The pound surged on news of the deal before losing ground over doubts that parliament will approve it. The Northern Irish party on whom Johnson’s Conservatives depend in parliament, the Democratic Unionist Party (DUP), said it "will be unable to support these proposals".

"These arrangements would not be in Northern Ireland’s long term interests," it said. Britain’s main opposition Labour leader, Jeremy Corbyn, also urged MPs to reject it. "The deal he’s proposed is heading Britain in the direction of a deregulated society and a sell-off of national assets to American corporations," Corbyn told British broadcasters.

The draft agreement was forged just weeks before Britain was due to leave the bloc, ending more than four decades of close economic and political ties with its nearest neighbours. Weeks of tense negotiations focused on changing the arrangements to keep open the border between British Northern Ireland and EU member Ireland.
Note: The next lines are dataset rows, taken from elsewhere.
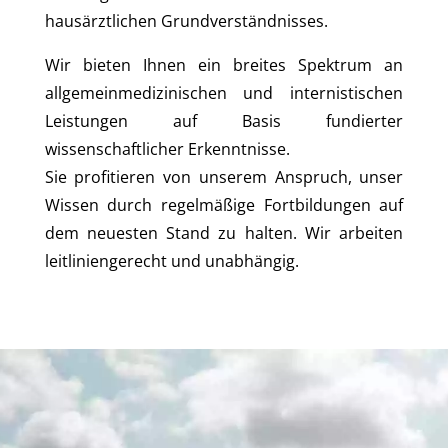
hausärztlichen Grundverständnisses.
Wir bieten Ihnen ein breites Spektrum an
allgemeinmedizinischen und internistischen
Leistungen auf Basis fundierter
wissenschaftlicher Erkenntnisse.
Sie profitieren von unserem Anspruch, unser
Wissen durch regelmäßige Fortbildungen auf
dem neuesten Stand zu halten. Wir arbeiten
leitliniengerecht und unabhängig.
Chief EU negotiator Michel Barnier said: "We have managed to find solutions that fully respect the integrity of the single market. "We created a new and legally operative solution to avoid a hard border, and protect peace and stability on the island of Ireland."
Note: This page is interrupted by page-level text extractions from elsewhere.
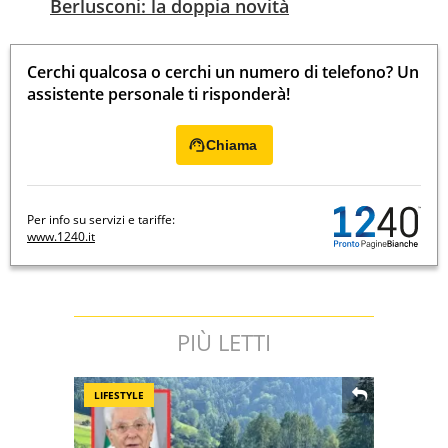
Berlusconi: la doppia novità
Cerchi qualcosa o cerchi un numero di telefono? Un
assistente personale ti risponderà!
Chiama
Per info su servizi e tariffe:
www.1240.it
PIÙ LETTI
LIFESTYLE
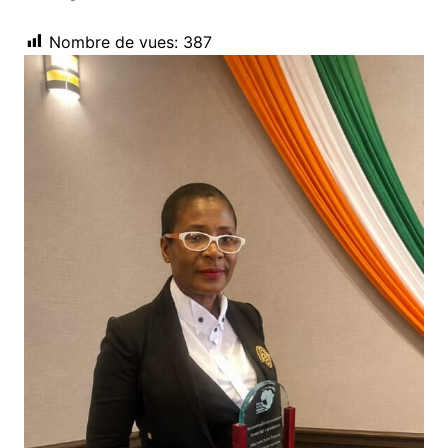
Nombre de vues:
387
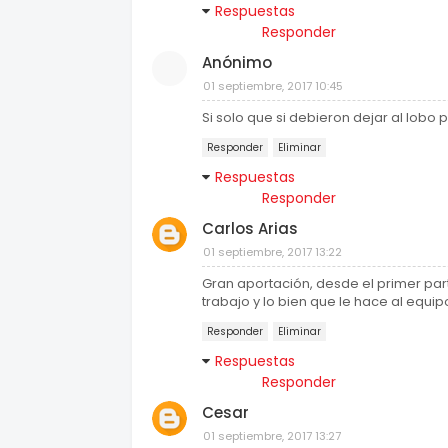
Respuestas
Responder
Anónimo
01 septiembre, 2017 10:45
Si solo que si debieron dejar al lobo 
Responder
Eliminar
Respuestas
Responder
Carlos Arias
01 septiembre, 2017 13:22
Gran aportación, desde el primer part
trabajo y lo bien que le hace al equip
Responder
Eliminar
Respuestas
Responder
Cesar
01 septiembre, 2017 13:27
But the Democratic Unionist Party made clear it had concerns about the arrangements for giving a say to devolved authorities in Belfast, as well as the plan to see Northern Ireland remain under EU customs and Value Added Tax (VAT) rules.

Johnson reassured Juncker he could get the deal through parliament, when the two men spoke on the telephone earlier Thursday, Barnier said.
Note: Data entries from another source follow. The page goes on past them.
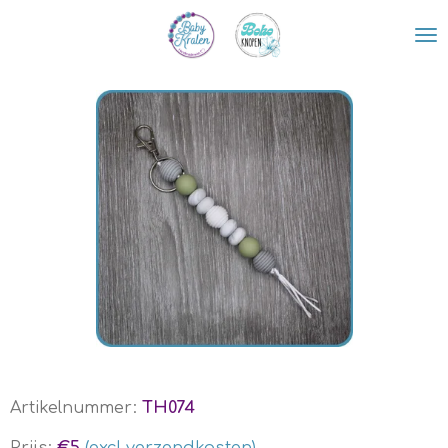
Ga
direct
naar
de
hoofdinhoud
Artikelnummer:
TH074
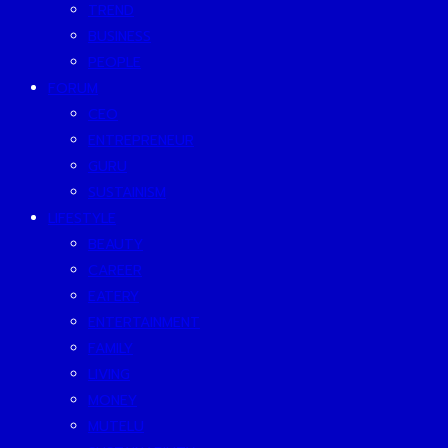
TREND
BUSINESS
PEOPLE
FORUM
CEO
ENTREPRENEUR
GURU
SUSTAINISM
LIFESTYLE
BEAUTY
CAREER
EATERY
ENTERTAINMENT
FAMILY
LIVING
MONEY
MUTELU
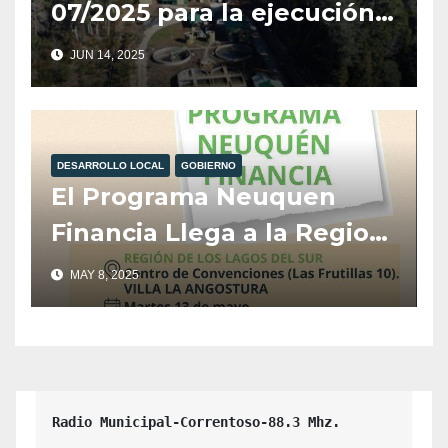
07/2025 para la ejecución
de la Planta de
JUN 14, 2025
Pretratamiento de
Efluentes Cloacales de
Camiones Atmosféricos en
DESARROLLO LOCAL
GOBIERNO
Villa La Angostura.
El Programa Neuquen
Financia Llega a la Region
Los Lagos Del Sur.
MAY 8, 2025
Radio Municipal-Correntoso-88.3 Mhz.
French President Emmanuel Macron told a meeting of centrist leaders in Brussels that he was "reasonably confident it can be ratified by a vote of the British parliament".

Responding in English to a British journalist, he added: "I’m not your prime minister. This is [up to] your prime minister to deliver now a vote at your parliament."

Britain and the European Union reached a divorce deal in November last year but it was rejected by the House of Commons three times, mainly over objections to the Irish border plans.

All sides agree they do not want the return of infrastructure on the frontier, to avoid exacerbating tensions over Britain’s control of Northern Ireland that caused decades of deadly violence up until the 1990s.

The previous "backstop" would have effectively kept the UK in the EU’s customs union if and until another way was found to avoid checks on the Northern Ireland-Ireland border.

The new plan would see Northern Ireland remain British legal territory but trade under EU regulations. But, because it would involve some customs and tax checks with the rest of the UK, it raised the hackles of the Democratic Unionist Party.

Local authorities would be given a new say, with Northern Ireland’s regional assembly given a vote every four years on whether to maintain the arrangements. If the assembly votes them down, Barnier explained, there will be a "cooling-off period" of two years to work out what to replace them with.

But the Democratic Unionist Party warned that did not go far enough. If Johnson cannot get his own deal through by Saturday, he will be forced by law to ask the EU to postpone Brexit -- the third time it will have been delayed. He has repeatedly said he will not do that.